The average starting rent on these deals was $47.31 per rentable square foot, up 5.2% over previously fully escalated rents. In S.L. Green's suburban office portfolio, though, starting rents slid downward by 5.7% to $29.46 per square foot.
At S.L. Green's retail properties, same-store GAAP NOI saw a year-over-year increase of 5.9% for Q3. Year to date, same-store GAAP NOI has grown 3.5%.
Even so, the company's Q3 results reflected the market's continued ailments. Funds from operations totaled $78.1 million, or $0.98 per diluted share, a decrease of 28.5% from the $83.1 million for the same quarter last year. Net income to common stockholders fell 93% from $28.8 million in Q3 2008 to a loss of $2.5 million for the most recent quarter.
Revenues and EBITDA for Q3 of this year reached $249.6 million and $141.7 million, respectively, a year-over-year decrease of 7% and 6%, respectively. In a release, S.L. Green attributes this mainly to lower investment income and greater loan loss reserves during 2009 compared to '08.
During Tuesday's earnings call, Holliday said the REIT's overall Q3 performance was in accordance with the guidance it had issued and "should have contained no surprises." Despite the drop in earnings, he accentuated the positive. "I thought we had a good quarter."

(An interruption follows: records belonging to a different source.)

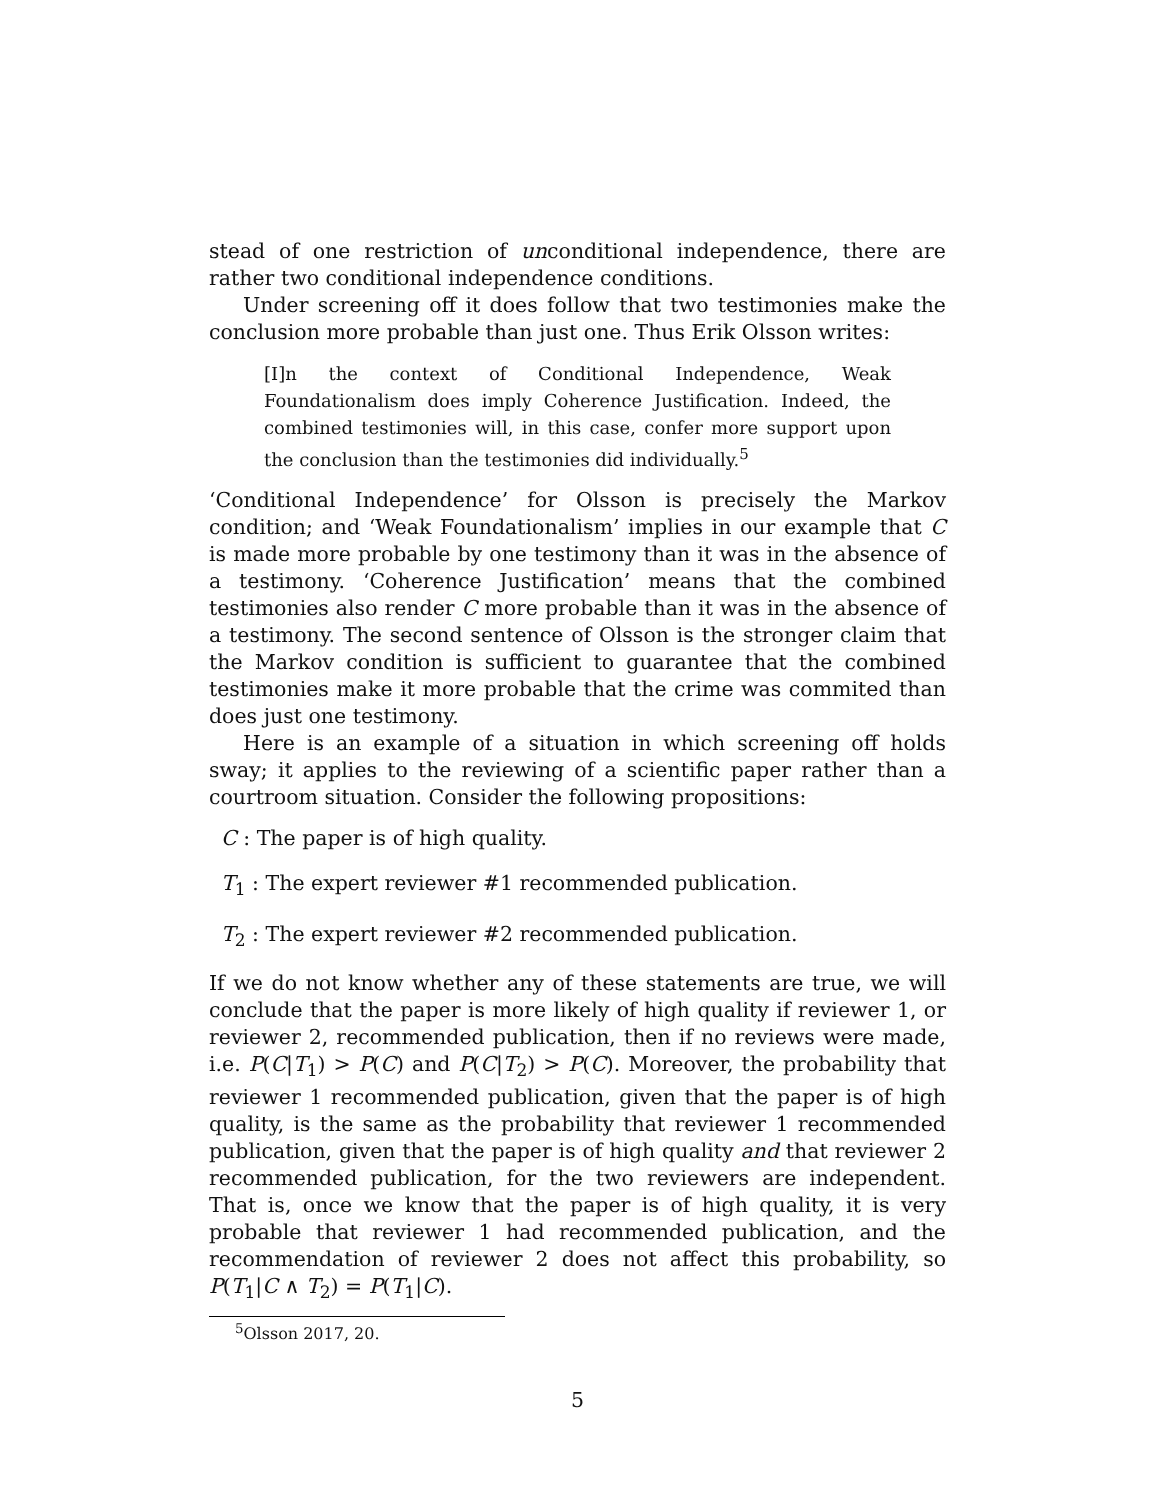stead of one restriction of unconditional independence, there are rather two conditional independence conditions.
Under screening off it does follow that two testimonies make the conclusion more probable than just one. Thus Erik Olsson writes:
[I]n the context of Conditional Independence, Weak Foundationalism does imply Coherence Justification. Indeed, the combined testimonies will, in this case, confer more support upon the conclusion than the testimonies did individually.<sup>5</sup>
‘Conditional Independence’ for Olsson is precisely the Markov condition; and ‘Weak Foundationalism’ implies in our example that C is made more probable by one testimony than it was in the absence of a testimony. ‘Coherence Justification’ means that the combined testimonies also render C more probable than it was in the absence of a testimony. The second sentence of Olsson is the stronger claim that the Markov condition is sufficient to guarantee that the combined testimonies make it more probable that the crime was commited than does just one testimony.
Here is an example of a situation in which screening off holds sway; it applies to the reviewing of a scientific paper rather than a courtroom situation. Consider the following propositions:
C : The paper is of high quality.
T<sub>1</sub> : The expert reviewer #1 recommended publication.
T<sub>2</sub> : The expert reviewer #2 recommended publication.
If we do not know whether any of these statements are true, we will conclude that the paper is more likely of high quality if reviewer 1, or reviewer 2, recommended publication, then if no reviews were made, i.e. P(C|T<sub>1</sub>) > P(C) and P(C|T<sub>2</sub>) > P(C). Moreover, the probability that reviewer 1 recommended publication, given that the paper is of high quality, is the same as the probability that reviewer 1 recommended publication, given that the paper is of high quality and that reviewer 2 recommended publication, for the two reviewers are independent. That is, once we know that the paper is of high quality, it is very probable that reviewer 1 had recommended publication, and the recommendation of reviewer 2 does not affect this probability, so P(T<sub>1</sub>|C ∧ T<sub>2</sub>) = P(T<sub>1</sub>|C).
<sup>5</sup> Olsson 2017, 20.
5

S.L. Green successfully refinanced two of its Manhattan properties during Q3, closing on a $145-million refi of 420 Lexington Ave. and retiring the $175-million mortgage on 100 Park Ave. with a $215-million recap. It also sold a 49.5% interest in 485 Lexington Ave. and took over control of 100 Church St., with full beneficial ownership of the 21-story Lower Manhattan property expected to occur in the first quarter of '10. That will mean a leasing assignment of 600,000 square feet at 100 Church, but president and CIO Andrew Mathias said Tuesday that "we're very confident our leasing team is up to the challenge."

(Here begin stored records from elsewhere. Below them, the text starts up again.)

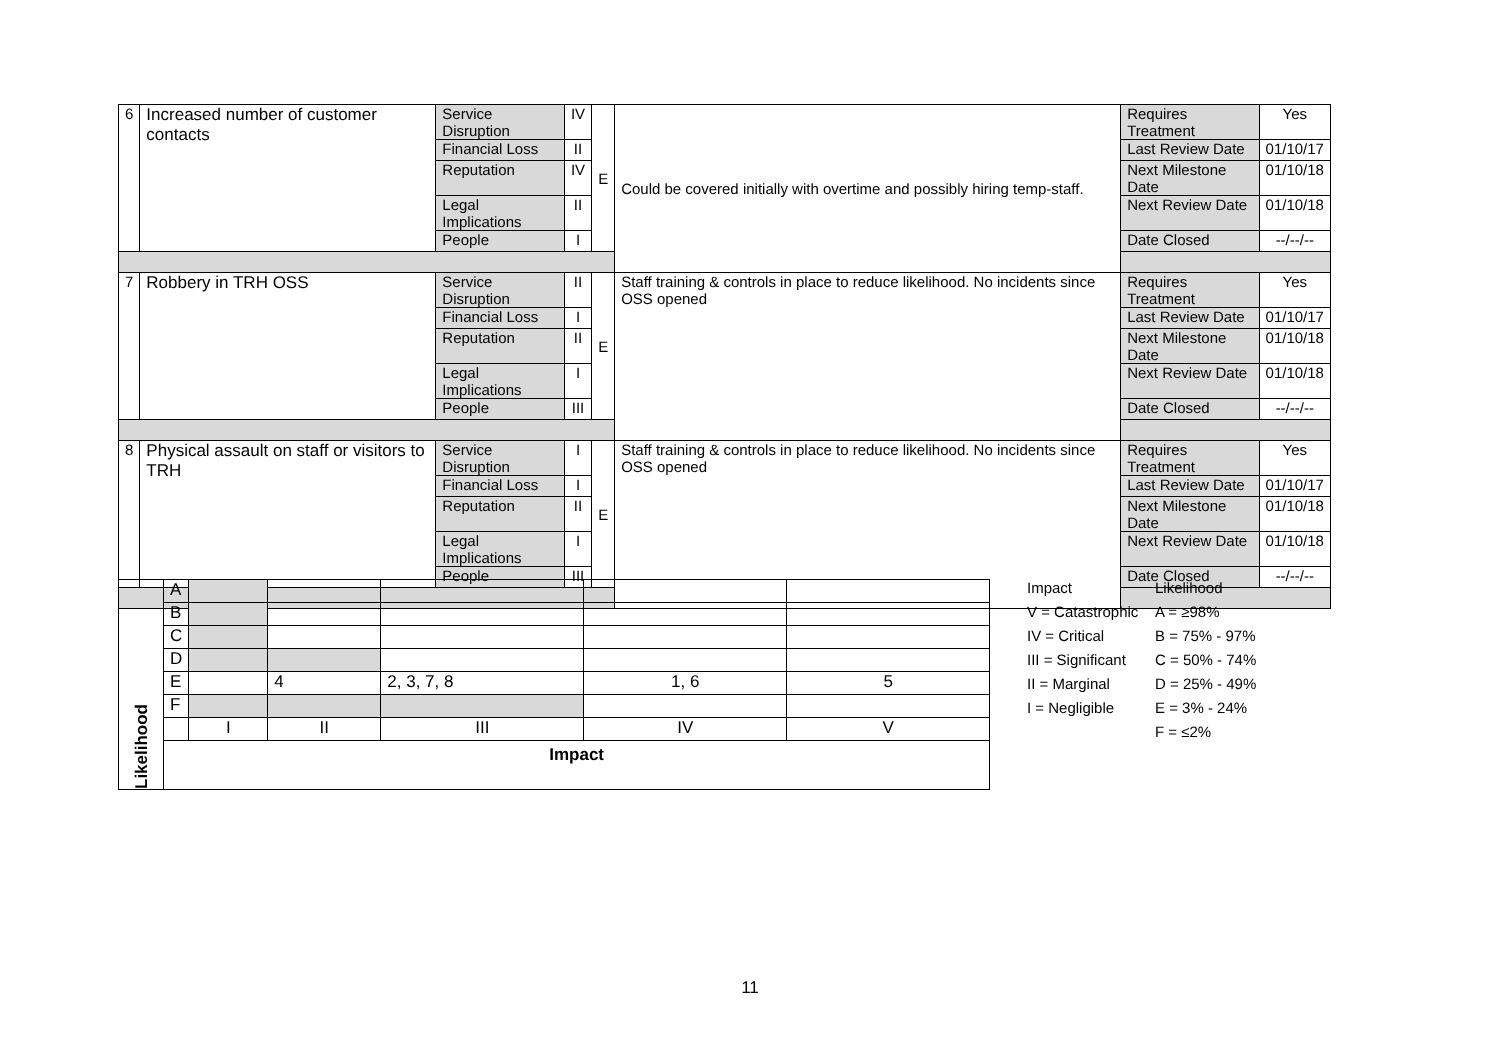| 6 | Increased number of customer contacts | Service Disruption | IV | E | Could be covered initially with overtime and possibly hiring temp-staff. | Requires Treatment | Yes |
| | | Financial Loss | II | | | Last Review Date | 01/10/17 |
| | | Reputation | IV | | | Next Milestone Date | 01/10/18 |
| | | Legal Implications | II | | | Next Review Date | 01/10/18 |
| | | People | I | | | Date Closed | --/--/-- |
| 7 | Robbery in TRH OSS | Service Disruption | II | E | Staff training & controls in place to reduce likelihood. No incidents since OSS opened | Requires Treatment | Yes |
| | | Financial Loss | I | | | Last Review Date | 01/10/17 |
| | | Reputation | II | | | Next Milestone Date | 01/10/18 |
| | | Legal Implications | I | | | Next Review Date | 01/10/18 |
| | | People | III | | | Date Closed | --/--/-- |
| 8 | Physical assault on staff or visitors to TRH | Service Disruption | I | E | Staff training & controls in place to reduce likelihood. No incidents since OSS opened | Requires Treatment | Yes |
| | | Financial Loss | I | | | Last Review Date | 01/10/17 |
| | | Reputation | II | | | Next Milestone Date | 01/10/18 |
| | | Legal Implications | I | | | Next Review Date | 01/10/18 |
| | | People | III | | | Date Closed | --/--/-- |
| Likelihood | A | | | | | |
| | B | | | | | |
| | C | | | | | |
| | D | | | | | |
| | E | | 4 | 2, 3, 7, 8 | 1, 6 | 5 |
| | F | | | | | |
| | | I | II | III | IV | V |
| | Impact | | | | | |
| Impact | Likelihood |
| V = Catastrophic | A = ≥98% |
| IV = Critical | B = 75% - 97% |
| III = Significant | C = 50% - 74% |
| II = Marginal | D = 25% - 49% |
| I = Negligible | E = 3% - 24% |
| | F = ≤2% |
11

Mathias said that the next 12 to 24 months will offer "significant opportunities" for S.L. Green to utilize its capacity as a structured debt provider. Unlike other large operators, such as Vornado Realty Trust and the newly launched REITs formed by Brookfield Asset Management and Marathon Real Estate Mortgage Trust, S.L. Green has not been actively raising huge amounts of capital lately to take advantage of distressed situations. Holliday said thus far, debt defaults haven't generated many buying opportunities as far as S.L. Green is concerned.Mp>However, he added, "We believe the pipeline is beginning to open. We're very hopeful that in '10, we'll see a very transaction-rich environment."